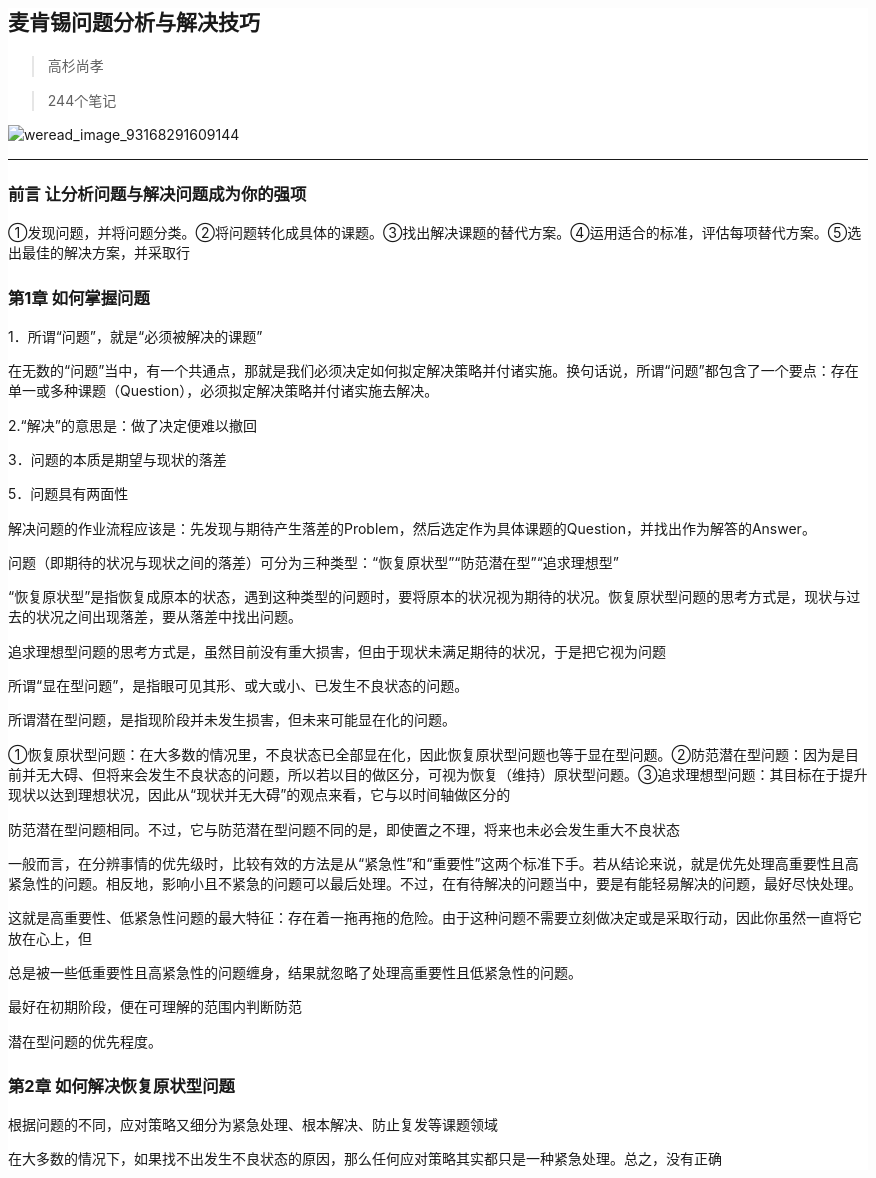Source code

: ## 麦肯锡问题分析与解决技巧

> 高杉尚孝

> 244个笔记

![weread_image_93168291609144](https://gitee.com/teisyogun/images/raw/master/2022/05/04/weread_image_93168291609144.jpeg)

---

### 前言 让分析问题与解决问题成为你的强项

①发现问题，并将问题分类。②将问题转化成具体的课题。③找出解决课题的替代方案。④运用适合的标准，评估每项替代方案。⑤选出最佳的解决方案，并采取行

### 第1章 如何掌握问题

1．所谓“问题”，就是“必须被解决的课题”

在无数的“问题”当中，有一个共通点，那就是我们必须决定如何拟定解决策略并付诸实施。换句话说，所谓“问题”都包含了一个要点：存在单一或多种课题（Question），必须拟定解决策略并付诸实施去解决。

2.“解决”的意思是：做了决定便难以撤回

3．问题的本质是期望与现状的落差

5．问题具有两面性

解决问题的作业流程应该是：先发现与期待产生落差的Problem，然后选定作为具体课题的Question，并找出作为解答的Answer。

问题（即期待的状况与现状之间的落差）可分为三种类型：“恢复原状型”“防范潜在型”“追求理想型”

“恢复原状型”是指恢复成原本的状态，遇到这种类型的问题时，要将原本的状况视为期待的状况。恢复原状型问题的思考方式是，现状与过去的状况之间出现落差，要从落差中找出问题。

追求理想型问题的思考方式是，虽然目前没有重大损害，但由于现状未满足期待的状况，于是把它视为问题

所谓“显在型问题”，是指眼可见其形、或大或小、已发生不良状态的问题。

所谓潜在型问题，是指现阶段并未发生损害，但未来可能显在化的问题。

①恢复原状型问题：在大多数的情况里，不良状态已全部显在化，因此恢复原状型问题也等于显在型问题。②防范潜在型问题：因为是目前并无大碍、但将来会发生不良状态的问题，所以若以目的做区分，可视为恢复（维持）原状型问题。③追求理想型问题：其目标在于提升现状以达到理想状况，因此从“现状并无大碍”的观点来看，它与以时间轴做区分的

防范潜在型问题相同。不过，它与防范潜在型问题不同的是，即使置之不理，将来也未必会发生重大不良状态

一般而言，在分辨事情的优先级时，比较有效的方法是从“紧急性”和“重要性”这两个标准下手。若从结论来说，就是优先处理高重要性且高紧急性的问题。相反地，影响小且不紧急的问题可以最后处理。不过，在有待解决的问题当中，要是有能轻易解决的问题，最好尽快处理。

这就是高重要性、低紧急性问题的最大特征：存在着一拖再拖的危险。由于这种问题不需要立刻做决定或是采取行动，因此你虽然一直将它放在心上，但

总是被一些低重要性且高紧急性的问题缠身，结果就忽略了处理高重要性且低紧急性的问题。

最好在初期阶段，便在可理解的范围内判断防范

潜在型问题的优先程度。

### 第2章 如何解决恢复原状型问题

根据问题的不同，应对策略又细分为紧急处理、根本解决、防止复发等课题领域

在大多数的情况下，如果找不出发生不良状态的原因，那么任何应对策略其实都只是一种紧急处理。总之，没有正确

+ + +

> _Exercise goal_
Output, word for word, the full listing above, with no pictures.

> _Result of this task_
Source code

: ## 麦肯锡问题分析与解决技巧

> 高杉尚孝

> 244个笔记

![weread_image_93168291609144](https://gitee.com/teisyogun/images/raw/master/2022/05/04/weread_image_93168291609144.jpeg)

---

### 前言 让分析问题与解决问题成为你的强项

①发现问题，并将问题分类。②将问题转化成具体的课题。③找出解决课题的替代方案。④运用适合的标准，评估每项替代方案。⑤选出最佳的解决方案，并采取行

### 第1章 如何掌握问题

1．所谓“问题”，就是“必须被解决的课题”

在无数的“问题”当中，有一个共通点，那就是我们必须决定如何拟定解决策略并付诸实施。换句话说，所谓“问题”都包含了一个要点：存在单一或多种课题（Question），必须拟定解决策略并付诸实施去解决。

2.“解决”的意思是：做了决定便难以撤回

3．问题的本质是期望与现状的落差

5．问题具有两面性

解决问题的作业流程应该是：先发现与期待产生落差的Problem，然后选定作为具体课题的Question，并找出作为解答的Answer。

问题（即期待的状况与现状之间的落差）可分为三种类型：“恢复原状型”“防范潜在型”“追求理想型”

“恢复原状型”是指恢复成原本的状态，遇到这种类型的问题时，要将原本的状况视为期待的状况。恢复原状型问题的思考方式是，现状与过去的状况之间出现落差，要从落差中找出问题。

追求理想型问题的思考方式是，虽然目前没有重大损害，但由于现状未满足期待的状况，于是把它视为问题

所谓“显在型问题”，是指眼可见其形、或大或小、已发生不良状态的问题。

所谓潜在型问题，是指现阶段并未发生损害，但未来可能显在化的问题。

①恢复原状型问题：在大多数的情况里，不良状态已全部显在化，因此恢复原状型问题也等于显在型问题。②防范潜在型问题：因为是目前并无大碍、但将来会发生不良状态的问题，所以若以目的做区分，可视为恢复（维持）原状型问题。③追求理想型问题：其目标在于提升现状以达到理想状况，因此从“现状并无大碍”的观点来看，它与以时间轴做区分的

防范潜在型问题相同。不过，它与防范潜在型问题不同的是，即使置之不理，将来也未必会发生重大不良状态

一般而言，在分辨事情的优先级时，比较有效的方法是从“紧急性”和“重要性”这两个标准下手。若从结论来说，就是优先处理高重要性且高紧急性的问题。相反地，影响小且不紧急的问题可以最后处理。不过，在有待解决的问题当中，要是有能轻易解决的问题，最好尽快处理。

这就是高重要性、低紧急性问题的最大特征：存在着一拖再拖的危险。由于这种问题不需要立刻做决定或是采取行动，因此你虽然一直将它放在心上，但

总是被一些低重要性且高紧急性的问题缠身，结果就忽略了处理高重要性且低紧急性的问题。

最好在初期阶段，便在可理解的范围内判断防范

潜在型问题的优先程度。

### 第2章 如何解决恢复原状型问题

根据问题的不同，应对策略又细分为紧急处理、根本解决、防止复发等课题领域

在大多数的情况下，如果找不出发生不良状态的原因，那么任何应对策略其实都只是一种紧急处理。总之，没有正确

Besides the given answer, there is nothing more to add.